## [Study text]

----

Blocking colony stimulating factor 1 receptor (CSF-1R) and tropomyosin receptor kinase A (TrkA) improves the antitumor efficacy of immune checkpoint blockade

Abstract

Abstract Established tumors can escape immune responses by secreting the cytokine colony stimulating factor 1 (CSF-1), stimulating the proliferation and recruitment of immunosuppressive myeloid cells to the tumor microenvironment by binding to colony stimulating factor-1 receptor (CSF-1R). Additionally, the neurotrophin nerve growth factor (NGF) is a ligand for tropomyosin receptor kinase A (TrkA), which is over-expressed on multiple tumor types. Signaling through TrkA via the Akt and MAPK pathways regulates survival, proliferation and invasion of tumor cells. This invasion can occur around nerves, and perineural invasion (PNI) has emerged as a critical pathological feature of multiple malignancies, resulting in poor prognosis. PLX7486 is a novel orally bioavailable small molecule Trk and CSF-1R dual-inhibitor that is now being studied in Phase I clinical trials. We hypothesized that PLX7486 would synergize with immune checkpoint blockade to result in a greater antitumor effect, by targeting Trk signaling directly on cancer cells and by inhibiting the recruitment of immunosuppressive myeloid cells through CSF-1R, thus enabling an improved antitumor T cell response. We confirmed the expression of TrkA receptor on multiple murine cancer cell lines in vitro and exposed them to PLX7486, showing a direct cytotoxic effect with an IC50 of 5–8μM on most of the cell lines and an inhibition of AKT pathway signaling in MC38 cells. PLX7486 also had a direct cytotoxic effect on bone marrow-derived macrophages and the murine macrophage cell line RAW264.7 with an IC50 <1μM, while it had no effect on activated T cells in vitro. Combining PLX7486 and anti-CTLA-4 or anti-PD-1 in vivo in MC38 and B16F10 tumor models resulted in increased antitumor effects.

----

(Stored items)

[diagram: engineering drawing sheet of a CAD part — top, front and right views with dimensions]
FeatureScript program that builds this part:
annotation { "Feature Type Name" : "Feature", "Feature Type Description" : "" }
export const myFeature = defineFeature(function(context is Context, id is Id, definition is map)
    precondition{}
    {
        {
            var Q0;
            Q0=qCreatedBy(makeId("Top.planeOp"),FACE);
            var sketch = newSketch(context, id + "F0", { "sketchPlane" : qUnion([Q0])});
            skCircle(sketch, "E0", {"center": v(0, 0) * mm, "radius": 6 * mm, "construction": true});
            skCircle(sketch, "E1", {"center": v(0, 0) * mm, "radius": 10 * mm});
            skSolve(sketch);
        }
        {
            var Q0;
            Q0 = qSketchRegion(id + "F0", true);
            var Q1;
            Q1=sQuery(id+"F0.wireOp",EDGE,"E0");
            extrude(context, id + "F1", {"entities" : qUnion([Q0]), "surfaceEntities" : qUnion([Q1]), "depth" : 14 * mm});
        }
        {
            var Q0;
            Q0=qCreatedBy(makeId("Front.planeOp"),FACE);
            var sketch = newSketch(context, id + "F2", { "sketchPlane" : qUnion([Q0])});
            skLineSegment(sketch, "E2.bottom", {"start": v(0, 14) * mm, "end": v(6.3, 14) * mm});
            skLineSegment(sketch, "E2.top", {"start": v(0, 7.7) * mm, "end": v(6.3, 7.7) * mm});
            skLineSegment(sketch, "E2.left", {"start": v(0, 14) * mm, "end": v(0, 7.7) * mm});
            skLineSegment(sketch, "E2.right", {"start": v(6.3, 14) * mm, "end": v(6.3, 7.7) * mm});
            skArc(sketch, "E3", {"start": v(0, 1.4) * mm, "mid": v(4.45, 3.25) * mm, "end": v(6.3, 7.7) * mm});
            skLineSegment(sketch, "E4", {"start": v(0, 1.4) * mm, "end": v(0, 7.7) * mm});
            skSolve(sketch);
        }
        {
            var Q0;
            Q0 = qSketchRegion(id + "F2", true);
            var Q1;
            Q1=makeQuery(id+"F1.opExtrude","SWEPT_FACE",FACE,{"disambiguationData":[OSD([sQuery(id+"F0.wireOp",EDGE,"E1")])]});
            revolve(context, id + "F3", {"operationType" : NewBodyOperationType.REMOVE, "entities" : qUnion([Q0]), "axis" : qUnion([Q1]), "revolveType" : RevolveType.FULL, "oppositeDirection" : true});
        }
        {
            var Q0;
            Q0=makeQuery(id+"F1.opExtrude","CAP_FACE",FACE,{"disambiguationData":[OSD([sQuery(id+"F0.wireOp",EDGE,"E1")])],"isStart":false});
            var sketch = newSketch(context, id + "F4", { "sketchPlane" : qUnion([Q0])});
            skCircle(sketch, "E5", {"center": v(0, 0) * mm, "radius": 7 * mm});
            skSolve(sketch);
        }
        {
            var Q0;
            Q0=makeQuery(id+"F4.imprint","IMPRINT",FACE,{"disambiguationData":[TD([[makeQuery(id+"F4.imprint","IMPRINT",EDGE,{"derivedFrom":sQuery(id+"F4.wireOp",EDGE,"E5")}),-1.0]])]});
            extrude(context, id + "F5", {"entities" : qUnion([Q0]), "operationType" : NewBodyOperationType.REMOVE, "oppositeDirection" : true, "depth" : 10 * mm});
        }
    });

----

According to the abstract above, what IC50 did PLX7486 show on bone marrow-derived macrophages and the RAW264.7 cell line?

## [Result]
An IC50 below 1 μM.